書評20220516 「山尾悠子 サマのこと」
#山尾悠子 #仮面物語〈或いは鏡の王国の記〉
1980年2月29日 第1刷 徳間書店
270頁 980円
0093-121915-5220
編集者 芦沢孝作 装幀 山岸義明
解説 荒巻義雄
著者来歴
昭和48年同志社大学文学部入学
SFマガジン第三回SFコンテストに応募「仮面舞踏会」20歳
同誌昭和50年11月号に掲載
大学卒業後、山陽放送テレビ制作美術部に就職しつつ同誌に短編発表
昭和53年 短編集「夢の棲む街」を早川文庫にて発表
昭和54年6月 山陽放送を退社 岡山県にて執筆活動に専念
「仮面物語」は作家専業後の初の長編書下ろしである
本作は初の長編でありながら 再版を本人が長らく辞退しており、現在ではかろうじて前半部を短編化した「ゴーレム」が国書刊行会の2001年刊の「山尾悠子作品集成」9680円を読むことができるのみである。

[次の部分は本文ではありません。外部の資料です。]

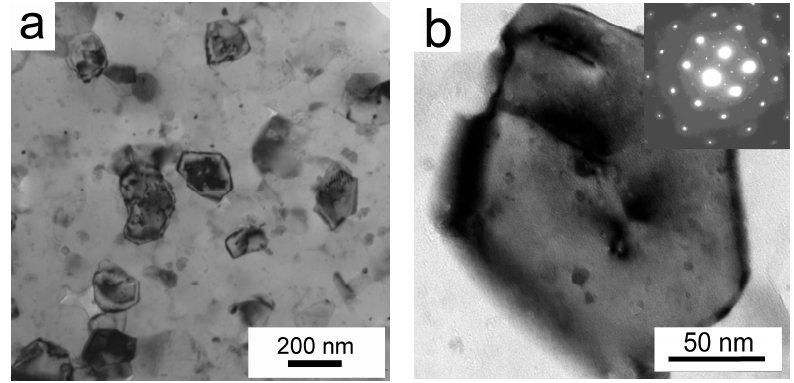
Figure 17. The microstructure of the Al7075Zr_MC compact: ( a ) the sub-microcrystalline microstructure of the sample; ( b ) a grain containing Al 3 Zr particles, TEM.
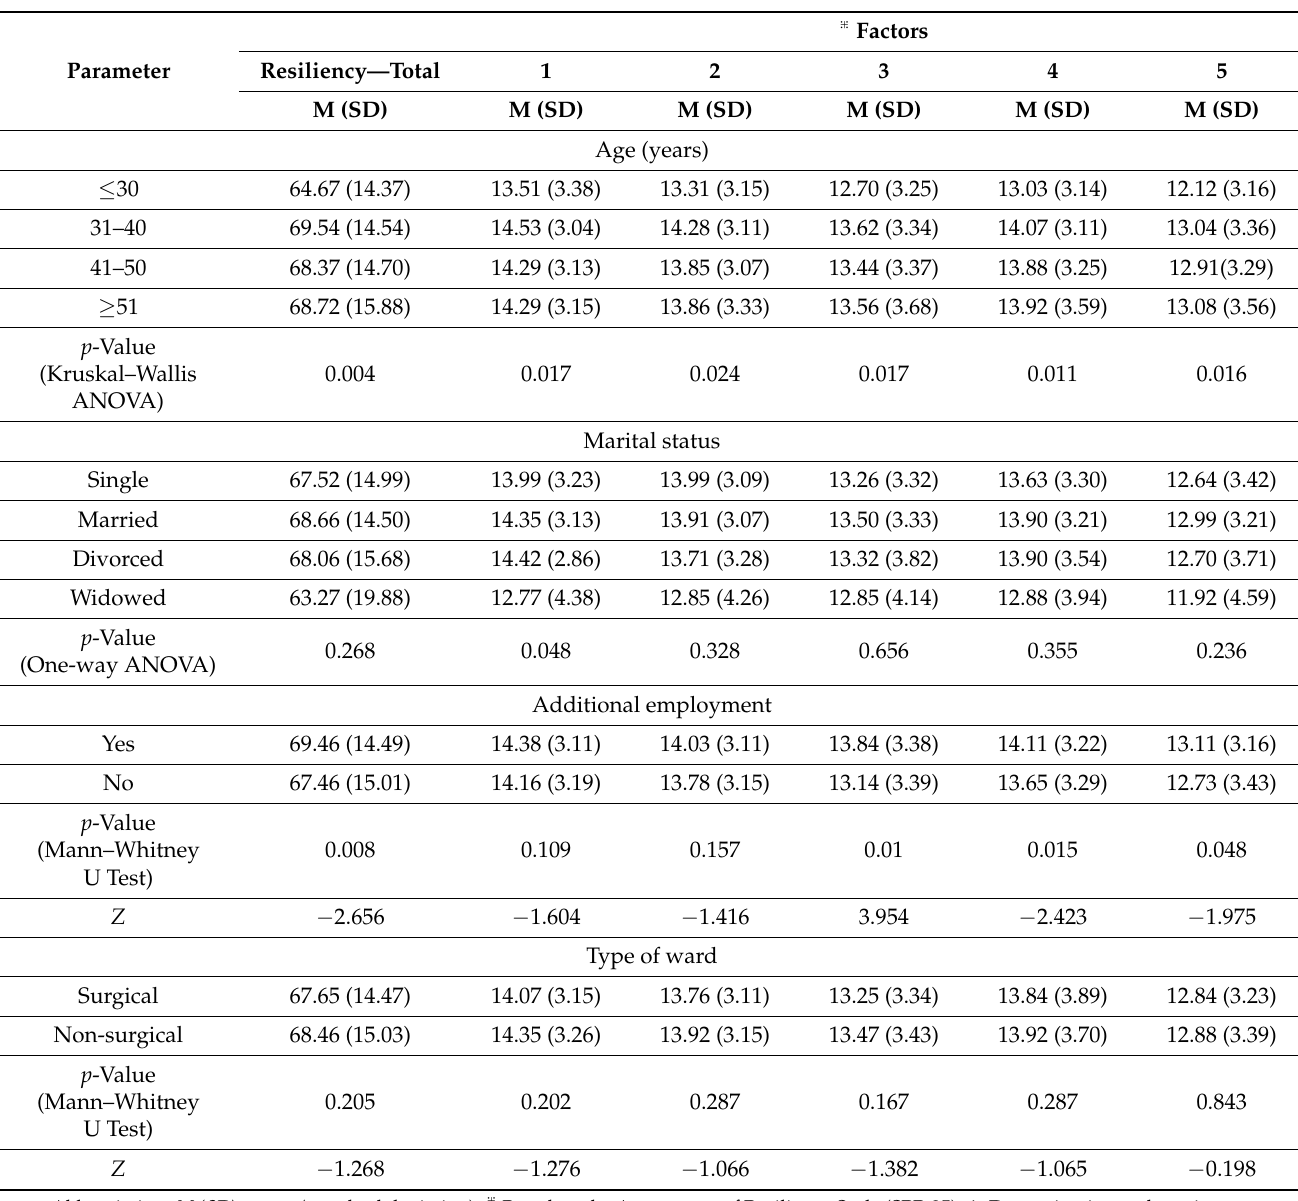
Table 4. Relationships between resilience and the sociodemographic characteristics of Polish nurses. Table 1. General characteristics of the analysed group of nurses in Poland.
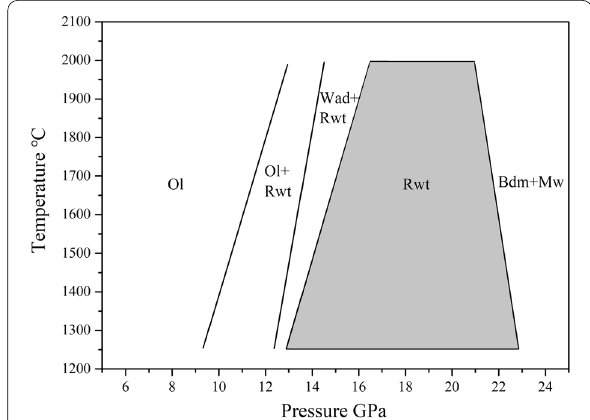
Fig. 9 Pressure–temperature phase diagram for olivine (Fo 65 ) after Ito and Takahashi (1989), Frost (2008), Tomioka and Miyahara (2017). The shaded region corresponds to the ringwoodite stability field. Bdm, bridgmanite; Mw, magnesiowüstite; others are the same as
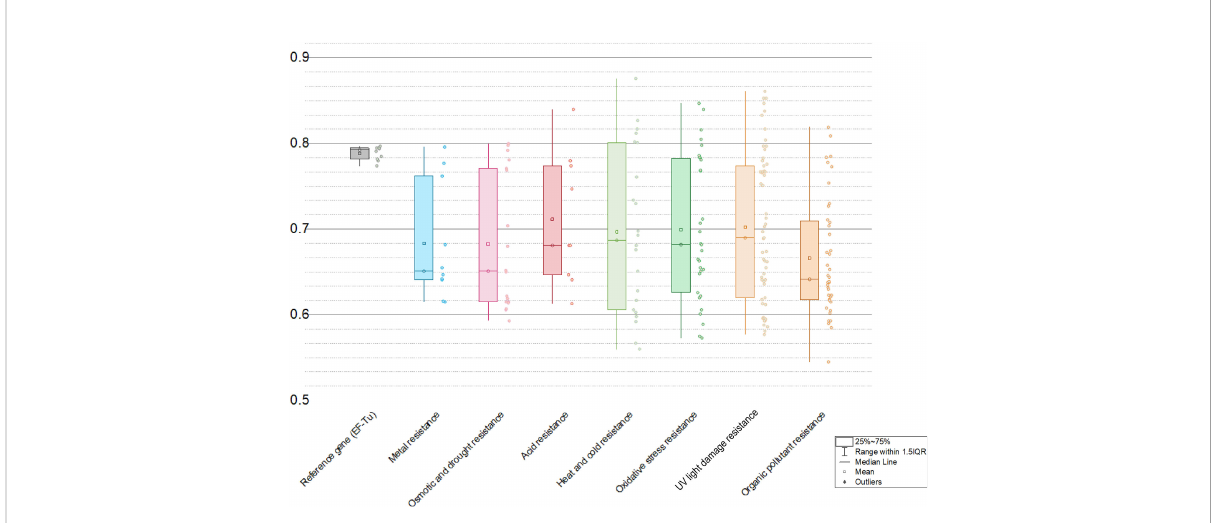
FIGURE 6 Ranges of codon adaption index (CAI) values of different kinds of abiotic resistance genes with EF-Tu gene as a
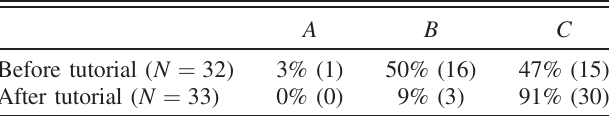
TABLE IV. Responses to question 2 (Fig. 2) given immediately before and after the tutorial.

古書相場では垂涎の希少本として出品されれば数万円の価格がつくが即売されてしまうのが常態だそうだ。
その位置付けは1982年に同様に数百部のみ配本された唯一の歌集『角砂糖の日』と同様で、この2冊が山尾悠子史の伝説の幻想作家の確立に寄与していたことは
間違いないと思う(自分もその一下僕の一人である・・・)
この物語を読むためには上記のようにオークション争奪戦に参加するか、
地方の図書館の閉架書庫に眠る彼女を誘い出すしかなかった
がしかし 最近の山尾悠子史の活動再開、Twitterの投稿を追うと件の歌集に続き、漸く再版復刊のモードが史の中で高まりつつあるらしい。
なんという朗報!
きっとその際は、補筆、新エピソードの追加などいただけるでしょうし、出版社編集者の気合充分な新装幀に間違いなく成るはずだ、
その艶姿は今から楽しみでしょうがないのであります。